Reduced NMDAR-driven recurrent hippocampal inhibition in NRG1^tg-type-I mice. A, Schematic summarizes the experimental design. Optogenetic stimulation of CA1 area pyramidal cell fibers expressing ChR2 (green, CAMKII-Cre mice transfected with AAV2-ChR2-eYFP). Recurrent inhibitory IPSCs are generated by laser spot (473-nm, 3-ms) stimulation focused in stratum pyramidale (s.p.) and oriens (s.o.). B, Sample experiments showing averaged (5) recurrent IPSCs in the CA1 pyramidal cells, evoked by the optogenetic stimulation (5 pulses at 20 Hz) in WT (B1) and NRG1^tg-type-I (B2) mice. Black traces show IPSCs in baseline; green is in the presence of NMDAR blocker DL-AP5 (100 μm, at 5–8 min after DL-AP5 application). The IPSCs were recorded at the reversal potential of EPSCs. The IPSCs were fully blocked with NBQX (25 µm, gray traces). C, Plots show the recurrent IPSC charge in sample experiments in the WT (C1) and NRG1^tg-type-I (C2) mouse. Wash-in of DL-AP5 and NBQX is indicated by green and gray horizontal bars, respectively. D, The hippocampal recurrent IPSCs in the NRG1^tg-type-I mice show reduced sensitivity to the NMDAR antagonist.

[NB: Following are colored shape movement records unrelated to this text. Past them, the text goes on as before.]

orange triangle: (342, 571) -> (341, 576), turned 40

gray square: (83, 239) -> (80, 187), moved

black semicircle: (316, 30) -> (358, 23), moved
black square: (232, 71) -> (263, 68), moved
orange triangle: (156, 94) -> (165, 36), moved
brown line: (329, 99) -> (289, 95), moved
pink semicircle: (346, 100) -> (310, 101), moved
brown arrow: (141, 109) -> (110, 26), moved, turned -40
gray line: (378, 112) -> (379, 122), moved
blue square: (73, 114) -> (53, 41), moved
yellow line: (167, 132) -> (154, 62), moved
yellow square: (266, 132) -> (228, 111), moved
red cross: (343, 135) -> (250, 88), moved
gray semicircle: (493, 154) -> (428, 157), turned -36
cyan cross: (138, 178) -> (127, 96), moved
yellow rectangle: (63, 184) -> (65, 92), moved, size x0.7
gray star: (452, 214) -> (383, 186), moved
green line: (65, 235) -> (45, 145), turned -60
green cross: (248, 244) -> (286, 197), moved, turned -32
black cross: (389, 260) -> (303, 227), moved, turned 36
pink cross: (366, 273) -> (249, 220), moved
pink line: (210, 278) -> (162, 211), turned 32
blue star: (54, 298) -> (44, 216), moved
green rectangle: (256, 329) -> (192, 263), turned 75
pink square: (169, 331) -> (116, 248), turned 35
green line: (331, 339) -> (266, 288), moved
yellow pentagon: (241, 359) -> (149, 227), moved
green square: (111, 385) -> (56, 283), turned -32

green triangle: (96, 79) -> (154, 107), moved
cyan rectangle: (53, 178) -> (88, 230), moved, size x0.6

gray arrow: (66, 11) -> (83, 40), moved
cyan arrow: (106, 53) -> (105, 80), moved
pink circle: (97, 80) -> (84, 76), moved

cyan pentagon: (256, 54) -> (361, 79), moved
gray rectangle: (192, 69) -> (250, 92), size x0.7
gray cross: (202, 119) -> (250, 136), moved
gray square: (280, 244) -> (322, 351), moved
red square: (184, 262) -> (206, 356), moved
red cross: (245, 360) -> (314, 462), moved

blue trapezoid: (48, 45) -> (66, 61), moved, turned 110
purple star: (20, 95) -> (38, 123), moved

Box plot (median, interquartile range) summarizes the effect of DL-AP5 (100 µm) on the recurrent IPSC charge in WT (blue) and NRG1^tg-type-I (red) mice. The IPSC charge in the presence of DL-AP5 (and in the presence of NBQX) is normalized with the baseline for each experiment. p value with Mann–Whitney U test.